- **EXTRACT**

- Opening Delimiter -

I am using a breadboard ATMEGA328p with a set of shift registers controlling three 3x3 rgb led matrices (formed into a cube). I have one shift register hooked up with the first two columns and two common cathode rows on one matrix, thereby controlling the bottom 4 LEDs in a square. As suggested here, I put a .1 uF capacitor in series with the Latch line. The setup can be controlled with a 9V battery or the Arduino.
Here's my problem: With the Latch line connected, sometimes the display doesn't start at all! Sometimes, it will work, but out of tempo. Sometimes, it skips frames. Sometimes it makes up sequences I didn't code! When I switch from 9v to Arduino +5v, the above happens much less frequently.
So I disconnected Latch, and it starts making horrible, but extremely brief flashing in LEDs that shouldn't turn on. This still happens even with Arduino power. It works for about ~5 seconds, then starts getting out of sync and starts making up frames. If I reconnect Latch during the sketch, the flashing goes away, but then the sketch loses sync. It doesn't lose sync without Latch with Arduino, but with Latch, it starts to lag again.
Reset returns the sketch to sync at the beginning.

- Closing Delimiter -

Dataset entries
- Opening Delimiter -

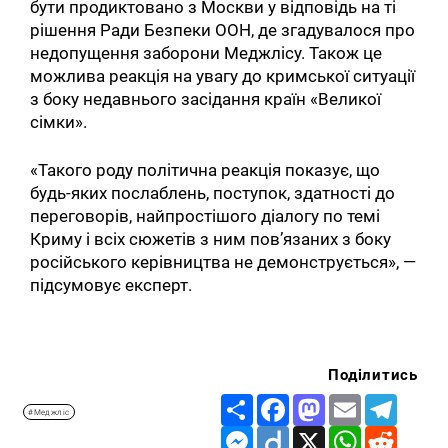
бути продиктовано з Москви у відповідь на ті
рішення Ради Безпеки ООН, де згадувалося про
недопущення заборони Меджлісу. Також це
можлива реакція на увагу до кримської ситуації
з боку недавнього засідання країн «Великої
сімки».
«Такого роду політична реакція показує, що
будь-яких послаблень, поступок, здатності до
переговорів, найпростішого діалогу по темі
Криму і всіх сюжетів з ним пов’язаних з боку
російського керівництва не демонструється», —
підсумовує експерт.
Поділитись
Share
Facebook
Mastodon
Email
Telegr
#Меджліс
Messenger
Diigo
X
WhatsApp
Reddit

- Closing Delimiter -

- **WHAT YOU ARE ASKED TO DO**
Write out the LED cube post from "I am using a" to "or the Arduino.", swapping "breadboard" for "perfboard".

- **RESULT BELOW**
I am using a perfboard ATMEGA328p with a set of shift registers controlling three 3x3 rgb led matrices (formed into a cube). I have one shift register hooked up with the first two columns and two common cathode rows on one matrix, thereby controlling the bottom 4 LEDs in a square. As suggested here, I put a .1 uF capacitor in series with the Latch line. The setup can be controlled with a 9V battery or the Arduino.